Description and Table of Contents

Description

During the past forty years, film director John Waters - once crowned "The Pope of Trash" by William Burroughs and now hailed as the genius behind Broadway's smash-hit musical Hairspray - has moved from the margins of culture to the mainstream. Ever subversive and happy to raise the issues that polite society works hard to suppress, Waters has helped to liberate us from social restrictions and norms. In that process, he has created hilarious and provocative filmed entertainment. And since he picked up a still camera more than ten years ago, he has reinvented himself as a visual artist. Scrutinizing videotapes of over-the-top Hollywood movies and forgotten art films that had long obsessed, amused, and fascinated him, Waters started to photograph video stills off his television screen.
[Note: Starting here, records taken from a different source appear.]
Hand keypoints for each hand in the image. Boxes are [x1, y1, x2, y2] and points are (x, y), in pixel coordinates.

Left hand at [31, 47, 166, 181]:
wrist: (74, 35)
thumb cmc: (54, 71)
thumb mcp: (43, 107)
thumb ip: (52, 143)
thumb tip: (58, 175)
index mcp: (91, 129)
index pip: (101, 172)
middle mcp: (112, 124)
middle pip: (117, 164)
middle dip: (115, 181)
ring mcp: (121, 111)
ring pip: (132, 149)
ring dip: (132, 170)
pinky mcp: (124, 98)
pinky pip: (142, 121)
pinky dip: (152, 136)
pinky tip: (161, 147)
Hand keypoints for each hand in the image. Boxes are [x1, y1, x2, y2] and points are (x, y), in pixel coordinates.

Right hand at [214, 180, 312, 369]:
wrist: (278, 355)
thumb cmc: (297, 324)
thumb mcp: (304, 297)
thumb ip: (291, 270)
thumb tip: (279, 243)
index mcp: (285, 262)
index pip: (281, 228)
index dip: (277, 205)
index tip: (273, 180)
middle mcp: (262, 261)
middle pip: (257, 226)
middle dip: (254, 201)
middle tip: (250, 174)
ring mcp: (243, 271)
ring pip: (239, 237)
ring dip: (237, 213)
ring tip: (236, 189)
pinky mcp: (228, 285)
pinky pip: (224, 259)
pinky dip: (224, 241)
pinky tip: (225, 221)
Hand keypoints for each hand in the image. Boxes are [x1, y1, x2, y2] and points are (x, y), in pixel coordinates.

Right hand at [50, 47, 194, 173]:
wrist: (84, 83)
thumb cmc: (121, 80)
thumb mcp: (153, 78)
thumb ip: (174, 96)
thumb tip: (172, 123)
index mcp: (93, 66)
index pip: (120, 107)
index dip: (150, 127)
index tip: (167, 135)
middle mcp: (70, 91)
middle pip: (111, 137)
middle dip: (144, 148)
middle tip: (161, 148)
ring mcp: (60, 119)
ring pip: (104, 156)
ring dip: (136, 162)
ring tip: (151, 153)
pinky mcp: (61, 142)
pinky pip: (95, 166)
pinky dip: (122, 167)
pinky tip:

The moments that he captured became the raw material for artworks that Waters began to call his "little movies." In these photographic sequences, Waters continues to skewer cultural symbols and stereotypes, and to elaborate on the cultural and subcultural themes that have been central to all his work: race, sex, sanctimony, glamour, class, family politics, celebrity, religion, the media, and the allure of crime. John Waters : Change of Life, published on the occasion of Waters's first major exhibition, presents a survey of his still photographic works and stills from his earliest and seldom seen no-budget films: Hag in a Black Leather Jacket, Roman Candles, and Eat Your Makeup. The book also includes images of objects from Water's personal collection that reflect his ongoing fascination with photographic imagery, the mass media, and some of the more outrageous expressions of American popular culture. Accompanying these artworks, film stills, and quirky images are contributions by cultural and art historians that zero in on Waters's cinematic mind and photographic eye, and on surprising artworks that speak for themselves in more subtle and complex ways than might ever be expected.